Although I originally learned to weld over 30 years ago in college when my team was building a Mini-Baja race car, I never did anything with it as one of the other team members picked it up faster than me and ended up doing all the welding. Welding has changed a great deal since then, so it’s time to relearn anyway. To that end I designed a swing set for my daughters, which I’m building with the same techniques I’ll use to build the Formula 1000 car, including the TIG welder, plasma cutter, tubing bender, and chassis jig table.

Swingset Resonant Frequency

Initial build's fundamental resonant frequency

When I got the initial structure built I found it had a large side-to-side resonant frequency that I measured at 2.50 Hertz. It needed to be stiffened up. Rather than take a guess at how to fix it, with the possibility of several iterations, I decided to do what I should have done in the first place and perform a proper finite-element analysis.

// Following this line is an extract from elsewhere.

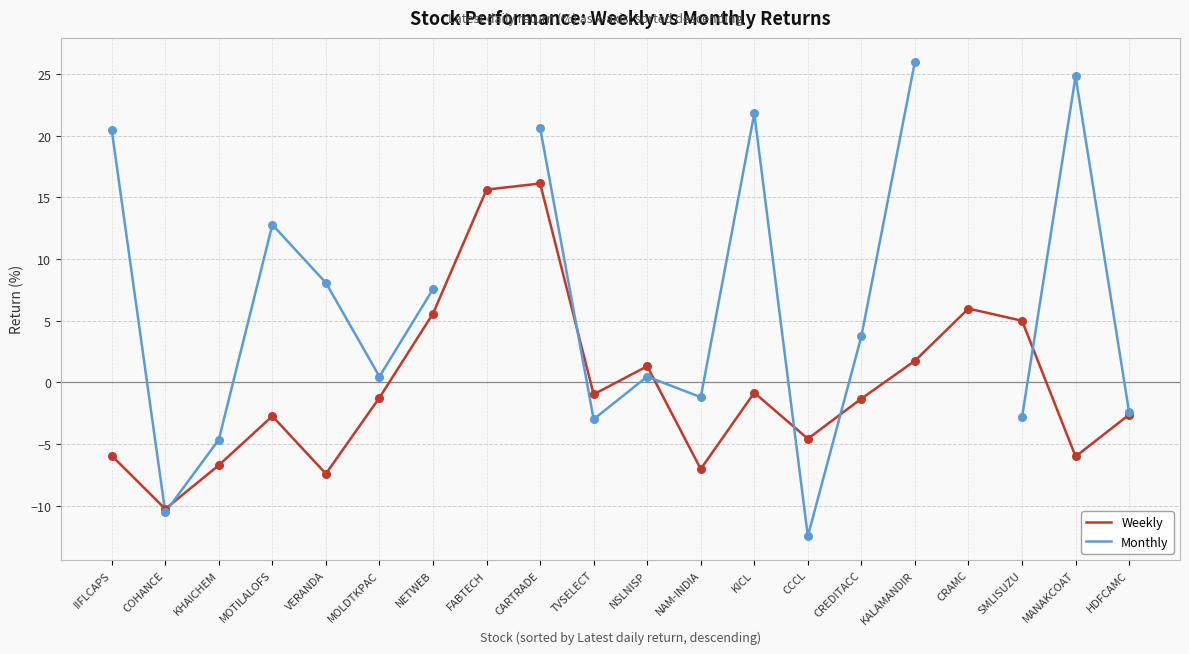

At which category is the sum across all series the highest?

CARTRADE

I was pleased to find that the initial FEA results matched reality well, giving a predicted first oscillation mode frequency of 2.72 Hertz.

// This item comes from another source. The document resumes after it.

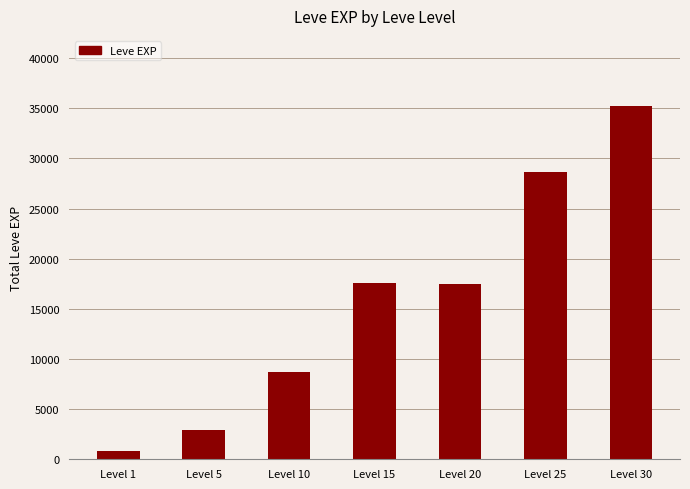

Is it true that the value at Level 25 is 15806?

False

Then it was a simple matter of trying out a few modified designs and finding one that was functional, cheap, easy to build, and looked good. I tried several forms of bracing but settled on simply adding a slide to one side.

Revised design

Addition of a slide increases natural frequency to 11.2 Hertz

A more elaborate version of the slide had been present in my initial design but had been discarded when I found out how slow I am at welding. The new design’s resonant frequency increased to 11.2 Hz, an increase of over 300%. Indeed, where the frame without the slide felt quite wobbly, with the slide it feels very rigid.

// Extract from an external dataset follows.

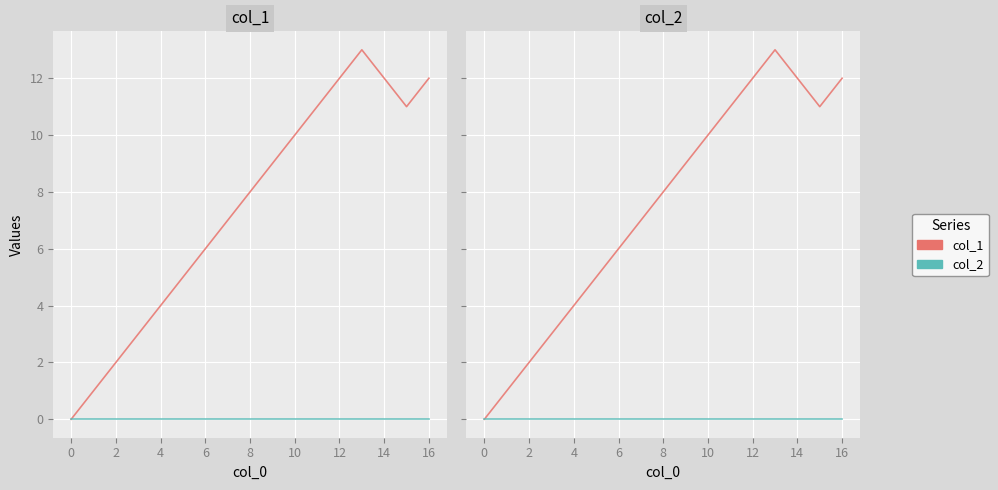

Reading left to right, extract all data points from this chart.

col_1: 0	1	2	3	4	5	6	7	8	9	10	11	12	13	12	11	12
col_2: 0	0	0	0	0	0	0	0	0	0	0	0	0	0	0	0	0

Learning to weld has been… interesting. Although I did find the appropriate pedal control for the TIG welder on Ebay in China, it turns out the pedal doesn’t work the same way as it does on an American-made welder. On a Lincoln TIG welder, for example, you use the front-panel controls to set both the minimum and maximum power and then the pedal moves within that range. On my Chinese welder, the current settings on the front panel are disabled by connecting the pedal and the pedal control range is always from zero to 200 Amps. Maybe this works OK for welding structural steel, but it’s not so wonderful for welding Coke cans. Or race car chassis, for that matter.

Welder Settings

TIG welder settings for 1.2 mm mild steel tubing

So I had to take a step back, disconnect the pedal control, and through trial and error find a way to adapt the Chinese welder to my task. I spent some time poking around the Internet and learned a lot from this a most excellent thread on Race-Dezert.com, authored by one of the Gods of Fabrication. Based on some tips I gleaned from this thread, I switched to the smallest electrode (1 mm) and the smallest filler rod (1.6 mm) that I have. I turned the pulse rate way up to approximately the max of 300 Hertz, although it’s hard to say since there’s no readout, adjusted the pulse duty cycle to 50% and the “basic” current to 50%. At the higher pulse rate the digital readout gives an approximation of the average current instead of continuously changing semi-random numbers within the range like you see at the lower rates. When I nudged this averaged reading up from 60 to 65 Amps, things finally came together.

A weld!

Finally, a proper weld!

I also bought a pair of cheap, strong reading glasses that I can wear under my welding helmet, and once I could see the process close-up and sharp I could make real welds! It turns out that the hot zone isn’t inherently fuzzy, it’s my eyes.